Поправки к бюджету–2015, принятые весной прошлого года, довольно сильно — на 18,7% — опустили цену за баррель экспортной нефти: с 3619 до 3050 руб. После этого, и это хорошо видно на графике, фактическая рублевая цена экспортной нефти практически весь год была выше заложенной в бюджет, что позволило получить солидные сверхплановые доходы.
Ситуация начала быстро меняться осенью прошлого года, когда цена нефти опустилась ниже $50, и параболическая функция устремилась вверх: чем ниже уходила цена нефти, тем больше становился разрыв между фактическим курсом рубля и тем, который был нужен Минфину для получения заложенной в бюджет рублевой цены нефти.

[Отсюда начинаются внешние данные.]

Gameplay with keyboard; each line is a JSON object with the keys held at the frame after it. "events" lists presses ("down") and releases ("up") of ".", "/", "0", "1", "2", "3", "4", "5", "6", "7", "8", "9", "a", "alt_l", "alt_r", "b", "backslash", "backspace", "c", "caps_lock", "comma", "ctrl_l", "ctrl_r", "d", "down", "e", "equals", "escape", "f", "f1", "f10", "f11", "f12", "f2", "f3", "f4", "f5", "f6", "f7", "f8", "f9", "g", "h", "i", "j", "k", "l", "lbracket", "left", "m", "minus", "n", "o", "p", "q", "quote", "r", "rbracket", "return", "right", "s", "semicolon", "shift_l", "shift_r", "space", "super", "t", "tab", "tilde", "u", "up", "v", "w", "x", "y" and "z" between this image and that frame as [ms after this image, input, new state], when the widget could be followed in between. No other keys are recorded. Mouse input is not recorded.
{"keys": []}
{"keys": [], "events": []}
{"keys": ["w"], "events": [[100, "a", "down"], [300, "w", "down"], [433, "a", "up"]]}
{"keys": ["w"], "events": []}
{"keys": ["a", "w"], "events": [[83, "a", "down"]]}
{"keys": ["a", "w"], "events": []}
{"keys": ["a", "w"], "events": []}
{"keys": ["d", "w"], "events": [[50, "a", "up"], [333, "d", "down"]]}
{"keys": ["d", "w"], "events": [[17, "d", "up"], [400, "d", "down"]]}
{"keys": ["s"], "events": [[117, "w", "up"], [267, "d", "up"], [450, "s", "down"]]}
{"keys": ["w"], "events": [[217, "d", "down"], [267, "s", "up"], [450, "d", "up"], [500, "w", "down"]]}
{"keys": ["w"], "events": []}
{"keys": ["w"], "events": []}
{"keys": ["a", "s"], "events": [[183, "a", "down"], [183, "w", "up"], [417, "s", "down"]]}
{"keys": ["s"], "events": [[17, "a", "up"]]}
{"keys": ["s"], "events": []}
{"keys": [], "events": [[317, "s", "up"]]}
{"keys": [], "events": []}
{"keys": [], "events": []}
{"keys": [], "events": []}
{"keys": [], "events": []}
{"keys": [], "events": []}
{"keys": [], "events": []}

Когда нефть начала дорожать, разрыв стал ожидаемо сокращаться, но все равно остается достаточно большим и исчезнуть, скорее всего, сможет только при цене нефти выше $45-47.
Живое творчество масс
Критическое положение дел в федеральном бюджете возбудило творческие силы российских чиновников, и они стали стремительно выдавать на-гора предложения по наращиванию доходов бюджета — не только в этом году, но и в будущем.
С 1 апреля, как известно, повышаются акцизы на бензин.
Минфин задолго до начала планирования бюджета–2017 заявил, что никаких сомнений в том, что пенсионные накопления снова будут конфискованы, быть не должно. Более того, прозвучало предложение окончательно отказаться от обязательной накопительной части, передав все взносы в солидарную схему, и ввести добровольно-принудительные пенсионные накопления: то есть ввести для всех в обязательном порядке, но те, кто не захотят в этом участвовать, смогут отказаться. Еще Минфин вынул из закромов замшелое предложение о повышении ставки пенсионных взносов для высоких уровней зарплат — естественно, без повышения предельного уровня зарплат для исчисления пенсий.
Не остался в стороне и любитель радикальных и простых решений, помощник президента Сергей Глазьев, который предложил ввести на все валютообменные операции налог Тобина по ставке 1%, который должен собрать примерно 4,5% ВВП.
Но больше всего меня поразило предложение ввести сбор с авиапассажиров на развитие московского авиационного узла — давно обсчитанную и одобренную бюджетную программу, на которую у Минфина не находится денег.
Отличная получается схема: нет денег на строительство дорог — вводим систему «Платон», нет денег на московский авиаузел — вводим новую плату с пассажиров.
Остается совсем немного до того, чтобы легализовать коррупцию: нужно просто переименовать взятки в сборы на функционирование конкретного чиновника.
А чтобы не перегружать парламент дополнительной работой я предлагаю право на введение такого сбора и установление его ставки передать самим чиновникам — им же виднее, с кого нужно брать и сколько!